When an image is imported into Antetype it is automatically converted to the sRGB color space and stored as an image with an sRGB color space. This means that the colors in an image are all converted from their original values to the equivalent values in the sRGB color space. The conversion process in most circumstances will be loss less, but there may be circumstances where color information will be lost. If you are encountering problems with the colors of an imported image the best suggestion is to make sure that the image is saved directly with an sRGB profile when it is generated.
It is not possible currently for us to change the color space of PDF files that are imported into Antetype if you import PDF images you may encounter color mismatches still, in these circumstances we would recommend using a bitmap format to import the images, or manually ensure that the contents of the PDF are in the sRGB color space.

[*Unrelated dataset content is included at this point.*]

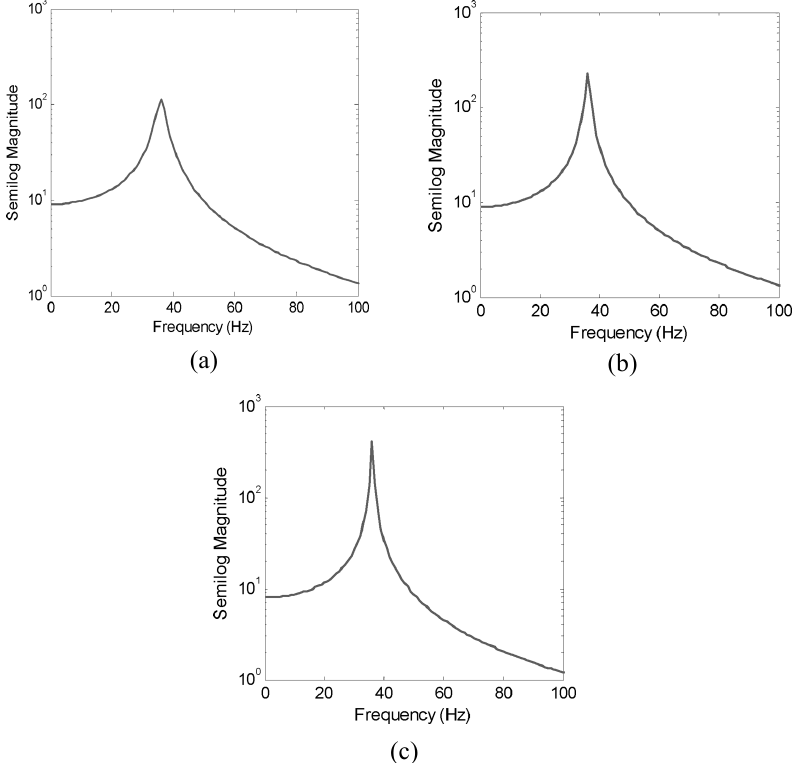
Fig. 4. (a) FRF plot at 0.1 mm initial amplitude of excitation for jointed and welded cantilever beams of dimensions = 600.6 × 40.2 × 6 mm 3 ; (b) FRF plot at 0.2 mm initial amplitude of excitation for jointed and welded cantilever beams of dimensions = 600.6 × 40.2 × 6 mm 3 ; (c) FRF plot at 0.3 mm initial amplitude of excitation for jointed and welded cantilever beams of dimensions = 600.6 × 40.2 × 6 mm 3 .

The most common way to set colors in Antetype is via the OS X standard color panel. The color panel provides various ways for a user to chose a color: OS X standard color pickers, 3rd party color pickers and via the magnifying glass to directly sample a color from the screen. These methods do not always result in an sRGB color being sent to Antetype and in circumstances where a non sRGB color has been chosen Antetype automatically converts the color to sRGB. This conversion process can result in the controls in the Color Panel "jumping" as the chosen color is altered to an sRGB equivalent.
In an OS X application using the magnifying glass to sample colors from the display does not function as might be expected. The color values that are sampled by the magnifying glass are in the color space of the display and therefore differ depending on the display used when sampling. To make color sampling more accurate and consistent Antetype converts the sampled values into sRGB unfortunately some information can be lost in the reverse conversion to sRGB. Depending on the color space of the display the colors sampled with this method may not always match a sRGB color that has been manually set.
For users with OS X 10.8 or higher Antetype is able to sample with 100% accuracy when the magnifying glass is used sample a color from an Antetype window. We have modified the color panel so that it always returns the exact sRGB that was set within Antetype, this is done without conversion and therefore no information is lost during the process.
Antetype Color Picker
An optional third party color picker (shown in the image above) that has been developed by the Antetype team can be installed from the preferences panel within the application.
All images that are exported from Antetype are exported in the sRGB color space, this can be done either with or without the color space profile information being attached to the image.
Exporting an image without a color space profile reduces the size of the image and if the image is to be viewed on a mobile device (iOS, Android or Windows Mobile) or in a web browser (Safari, Internet Explorer, Firefox or Chrome) it will be rendered with an assumption that the color space is sRGB.
Where there is a need to embed the color space profile in the exported image this can be done but will increase the size of the image, use this option if you will edit an image further in image editing software.
The file format used by Antetype 1.1.8+ stores color information in a new format and expects all images to be in the sRGB format. This means that files edited in a prior version of Antetype must be upgraded to the new format this upgrade is handled automatically the first time that an older file is opened in Antetype.
During the upgrade process a copy is made of the original file and places in the OS X trash to be retrieved if for some reason you need to access the pre-upgraded file.